WHAT YOU HAVE TO DO: Copy every one of the lines below word for word, leaving out the pictures.
***** DATA PROVIDED
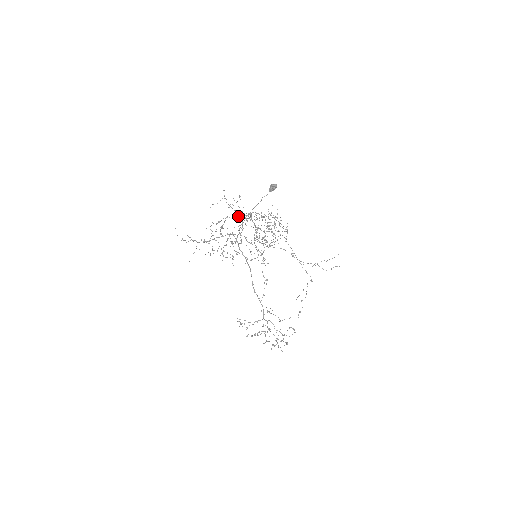
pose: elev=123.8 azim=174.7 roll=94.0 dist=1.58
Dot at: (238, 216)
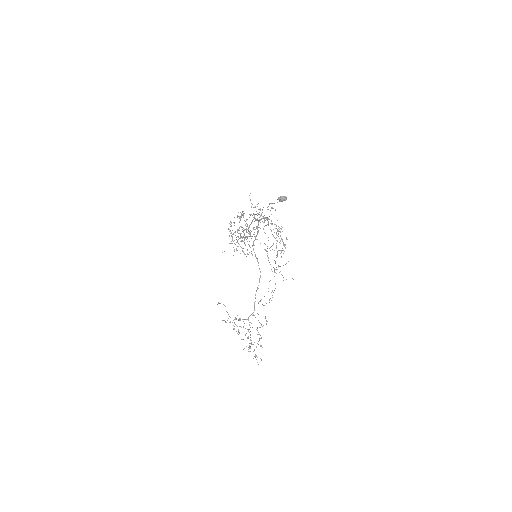
Dot at: (263, 222)
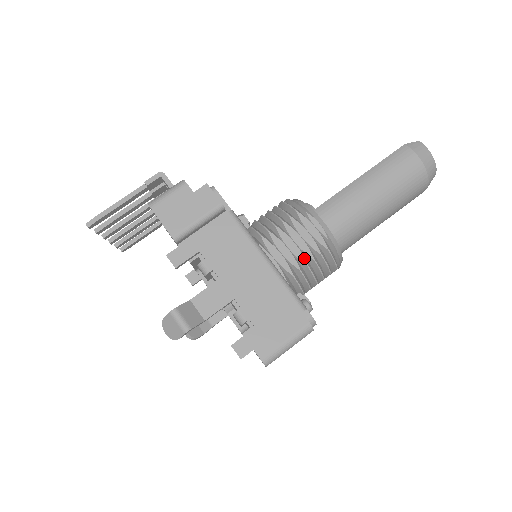
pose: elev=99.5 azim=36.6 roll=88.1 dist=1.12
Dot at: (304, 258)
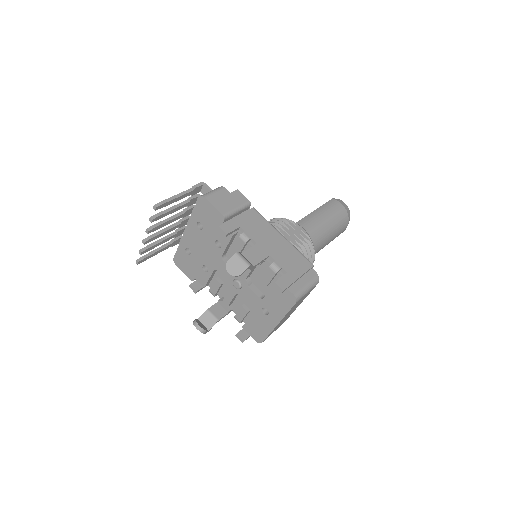
Dot at: (298, 245)
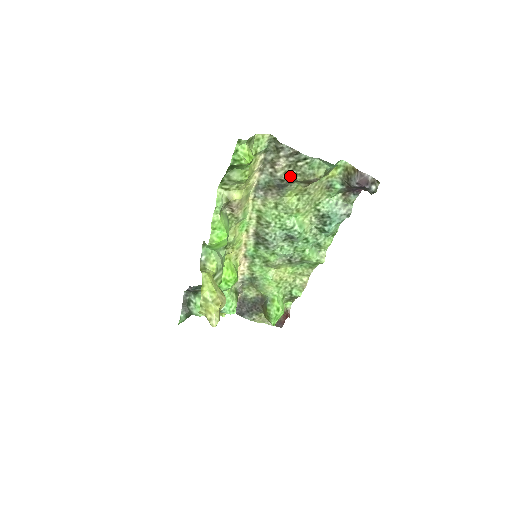
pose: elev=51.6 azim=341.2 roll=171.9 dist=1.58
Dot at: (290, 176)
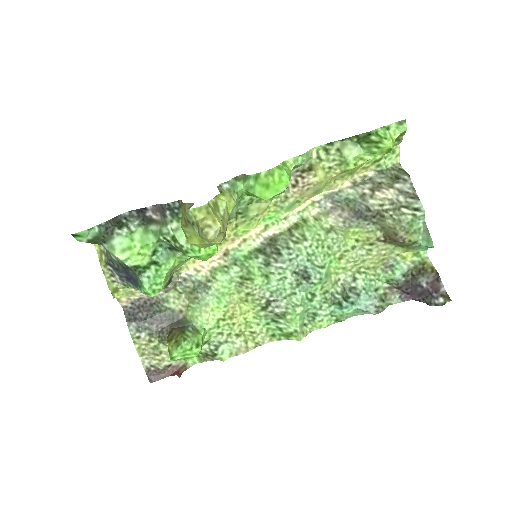
Dot at: (381, 213)
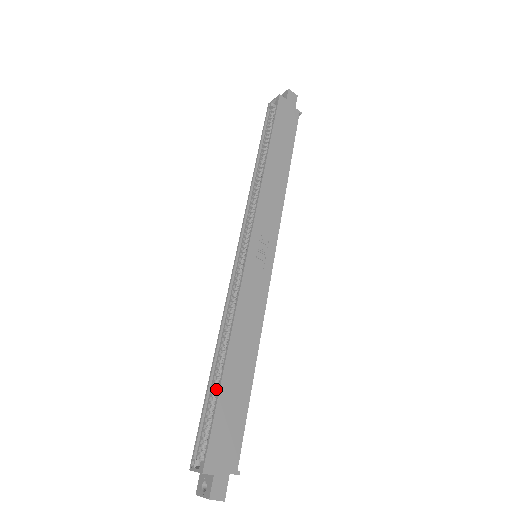
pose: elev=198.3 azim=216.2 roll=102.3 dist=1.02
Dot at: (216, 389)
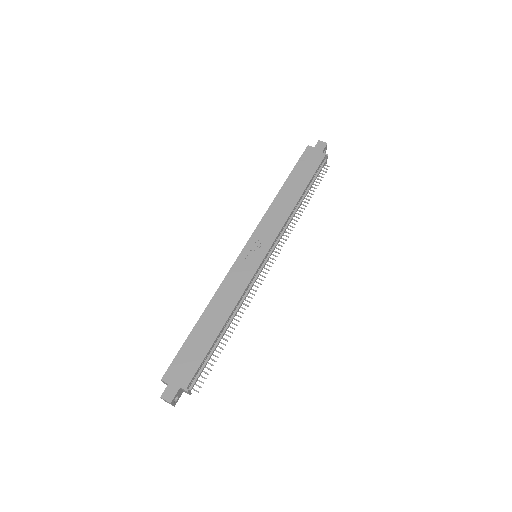
Dot at: occluded
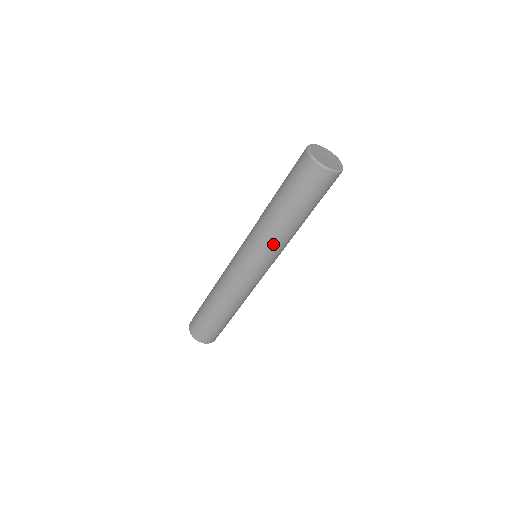
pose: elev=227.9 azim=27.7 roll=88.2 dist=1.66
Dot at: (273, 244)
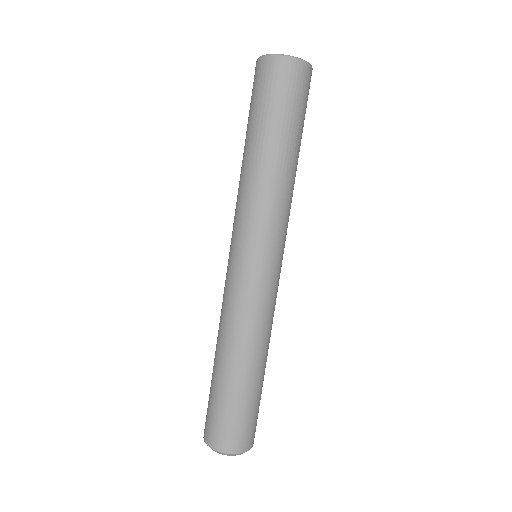
Dot at: (283, 208)
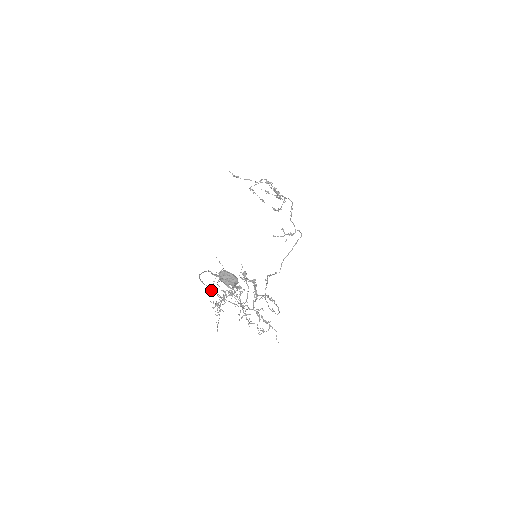
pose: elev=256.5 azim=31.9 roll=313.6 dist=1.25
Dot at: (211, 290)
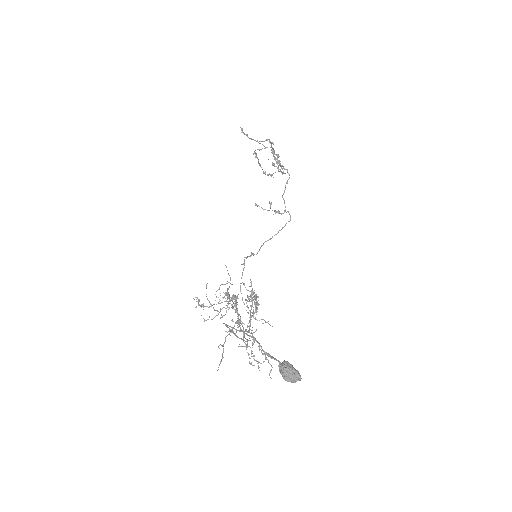
Dot at: (227, 327)
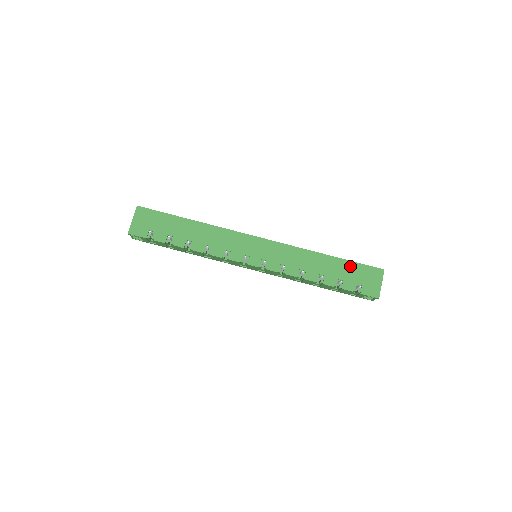
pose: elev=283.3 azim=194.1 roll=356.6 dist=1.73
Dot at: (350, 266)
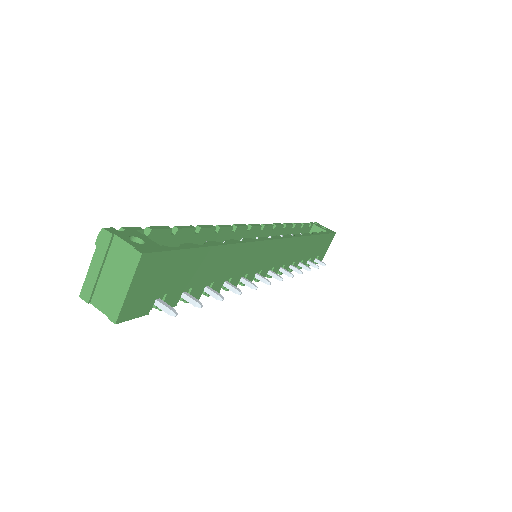
Dot at: (322, 240)
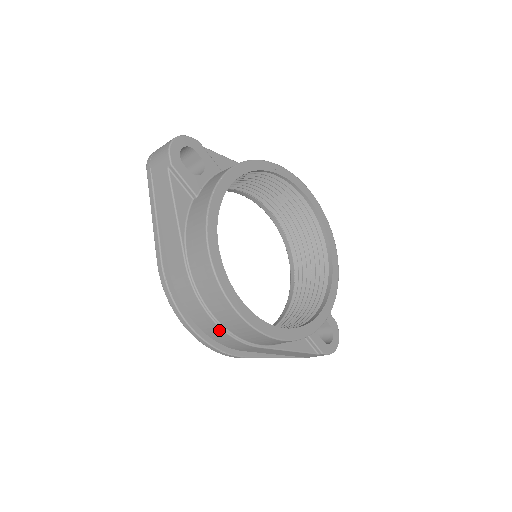
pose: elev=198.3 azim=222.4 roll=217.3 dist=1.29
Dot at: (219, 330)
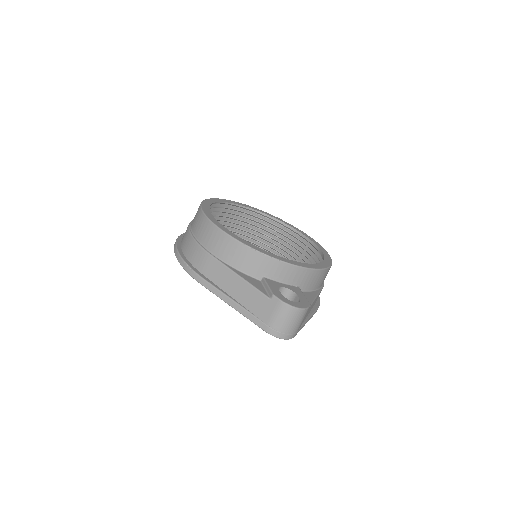
Dot at: (190, 238)
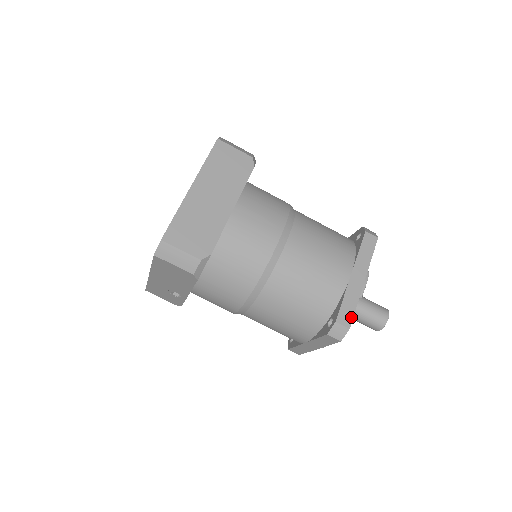
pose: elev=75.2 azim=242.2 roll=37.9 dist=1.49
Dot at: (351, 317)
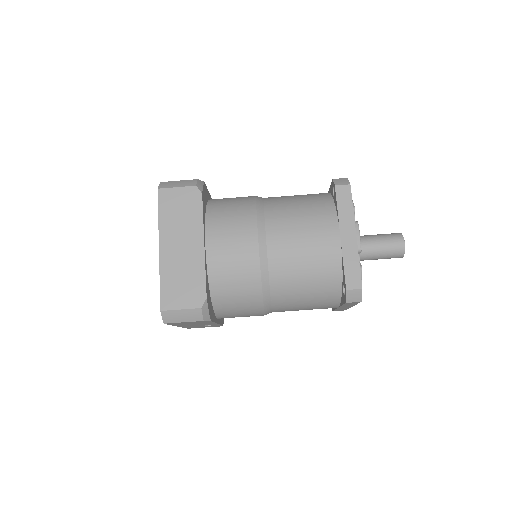
Dot at: (359, 277)
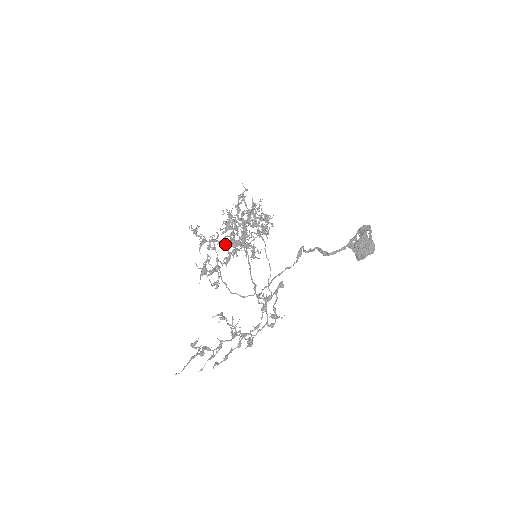
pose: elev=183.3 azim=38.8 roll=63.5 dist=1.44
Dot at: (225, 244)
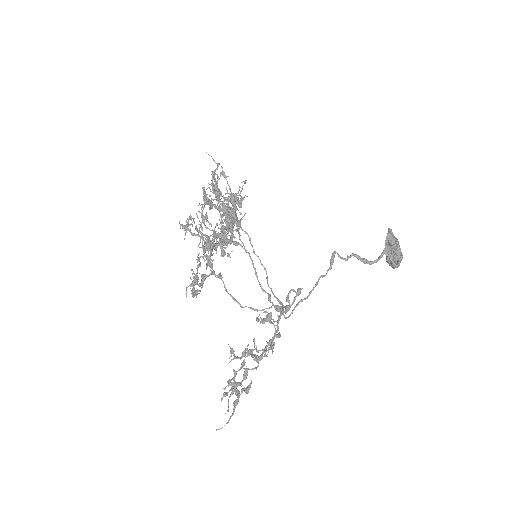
**********
WORKED SOLUTION:
pose: elev=123.8 azim=174.7 roll=94.0 dist=1.58
Dot at: (238, 216)
Dot at: (263, 222)
pose: elev=99.5 azim=36.6 roll=88.1 dist=1.12
Dot at: (304, 258)
Dot at: (298, 245)
pose: elev=51.6 azim=341.2 roll=171.9 dist=1.58
Dot at: (290, 176)
Dot at: (381, 213)
pose: elev=198.3 azim=216.2 roll=102.3 dist=1.02
Dot at: (216, 389)
Dot at: occluded
pose: elev=227.9 azim=27.7 roll=88.2 dist=1.66
Dot at: (273, 244)
Dot at: (283, 208)
pose: elev=256.5 azim=31.9 roll=313.6 dist=1.25
Dot at: (211, 290)
Dot at: (227, 327)
pose: elev=283.3 azim=194.1 roll=356.6 dist=1.73
Dot at: (350, 266)
Dot at: (322, 240)
pose: elev=198.3 azim=222.4 roll=217.3 dist=1.29
Dot at: (219, 330)
Dot at: (190, 238)
pose: elev=75.2 azim=242.2 roll=37.9 dist=1.49
Dot at: (351, 317)
Dot at: (359, 277)
pose: elev=183.3 azim=38.8 roll=63.5 dist=1.44
Dot at: (225, 244)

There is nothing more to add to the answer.